──────── PASSAGE TO READ ────────
Well, we’re back with another mother/daughter review.  This time we’re going to talk about The Adoration of Jenna Fox. It tells the story of a young girl, Jenna, who wakes up after having been in a coma for a year. Her parents tell her she’s been in a terrible car accident and it’s taken this long to recover.  The thing is, Jenna doesn’t remember very much about her life before the accident.

There were all sorts of clues  about what this book was going to be about. I had it figured out pretty early on, but that doesn’t mean I didn’t enjoy the book. How quickly did you figure out Jenna’s story, Mallory?

Mallory: Well, I was pretty clueless at the start. I thought she was just a girl who’d woken up from a coma — and everything was normal. But near the middle of the story, I started to put things together and by the end, I’d already figured it out.

Christie: Pearson does an excellent job, though, of stringing the reader along. Under normal circumstances, waking up from a long coma would be disorienting. Jenna doesn’t even live in the same state as she had before the accident. Her friends aren’t there. Nothing is familiar. Strangely, her grandmother (who is living with them) is almost hostile. Plus, Jenna is also trying to cope with being a teenager and that’s all complicated by this 12 month hiatus from her own body.

Pearson does something else in this novel which seems to be popping up more regularly in fiction – she’s included some poetry which has been written by Jenna. What did you think of that, Mal?

Mallory: To be honest, I didn’t like the poetry. I’ve never been a massive fan of poetry and I didn’t really look forward to the regular poetry pieces that were scattered throughout the whole book. They were interesting, but I think the book could have done without it. All the pieces in the book were more or less the same. They were either about Jenna not remembering words or her being confused. It bored me; I’m sorry.

Christie: No need to be sorry. LOL

The Adoration of Jenna Fox reads like a mystery/thriller. You really race along trying to get at the novel’s center because even if you think you’ve figured Jenna’s story out, there are all sorts of little pieces that have to be fit together.

Mallory: Yeah, I agree. The whole book (like the cover art) is like a puzzle. You need to take all the little events and clues and piece them together. Some pieces may not fit, and then you have to start over. Because I have no patience at all for puzzles, I didn’t try to figure out the book at the start because I just ended up angry and frustrated. But everything makes perfect sense in the end.
────────
▶ _EXERCISE TASK 1_: Show each line of the entries in which the word "wooden" appears.
The review has no connection to the entries that come after it.
──────── RECORD EXTRACTS ────────
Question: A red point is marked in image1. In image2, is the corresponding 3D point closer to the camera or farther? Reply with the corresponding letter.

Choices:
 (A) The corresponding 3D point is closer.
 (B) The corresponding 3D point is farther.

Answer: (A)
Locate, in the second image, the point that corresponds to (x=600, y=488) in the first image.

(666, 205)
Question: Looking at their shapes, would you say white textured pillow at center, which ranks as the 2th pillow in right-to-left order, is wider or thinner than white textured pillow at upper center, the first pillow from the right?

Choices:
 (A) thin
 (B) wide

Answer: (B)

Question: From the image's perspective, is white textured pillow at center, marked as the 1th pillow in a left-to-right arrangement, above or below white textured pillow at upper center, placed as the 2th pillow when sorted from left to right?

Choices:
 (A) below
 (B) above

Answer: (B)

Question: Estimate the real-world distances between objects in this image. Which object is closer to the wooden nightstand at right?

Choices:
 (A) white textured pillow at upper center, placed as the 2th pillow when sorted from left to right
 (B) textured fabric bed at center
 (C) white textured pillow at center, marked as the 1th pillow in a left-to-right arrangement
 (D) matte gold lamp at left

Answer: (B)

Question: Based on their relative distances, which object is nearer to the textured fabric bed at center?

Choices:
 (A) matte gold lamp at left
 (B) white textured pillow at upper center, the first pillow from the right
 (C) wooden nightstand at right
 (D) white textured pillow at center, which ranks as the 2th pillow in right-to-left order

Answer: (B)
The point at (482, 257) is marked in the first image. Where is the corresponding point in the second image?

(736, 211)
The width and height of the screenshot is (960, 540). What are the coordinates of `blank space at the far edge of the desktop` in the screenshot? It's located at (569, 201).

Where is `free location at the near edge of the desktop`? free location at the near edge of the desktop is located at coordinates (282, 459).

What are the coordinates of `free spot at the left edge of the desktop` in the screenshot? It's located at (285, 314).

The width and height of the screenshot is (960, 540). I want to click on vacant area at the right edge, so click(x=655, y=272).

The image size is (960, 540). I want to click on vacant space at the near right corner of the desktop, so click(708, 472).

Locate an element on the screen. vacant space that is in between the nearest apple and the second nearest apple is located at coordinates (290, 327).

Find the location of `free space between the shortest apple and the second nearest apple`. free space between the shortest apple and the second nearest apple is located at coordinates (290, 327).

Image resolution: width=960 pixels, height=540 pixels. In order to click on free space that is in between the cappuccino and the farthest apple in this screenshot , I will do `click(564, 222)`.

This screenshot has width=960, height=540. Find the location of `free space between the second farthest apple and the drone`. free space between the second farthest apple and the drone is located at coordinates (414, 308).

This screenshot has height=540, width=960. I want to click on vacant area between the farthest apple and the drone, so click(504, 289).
────────
▶ _EXERCISE TASK 2_: According to the review, how long had Jenna been in a coma when she wakes up?

▶ _WORKED SOLUTION 1_:
Question: Estimate the real-world distances between objects in this image. Which object is closer to the wooden nightstand at right?
 (C) wooden nightstand at right

▶ _WORKED SOLUTION 2_: A year.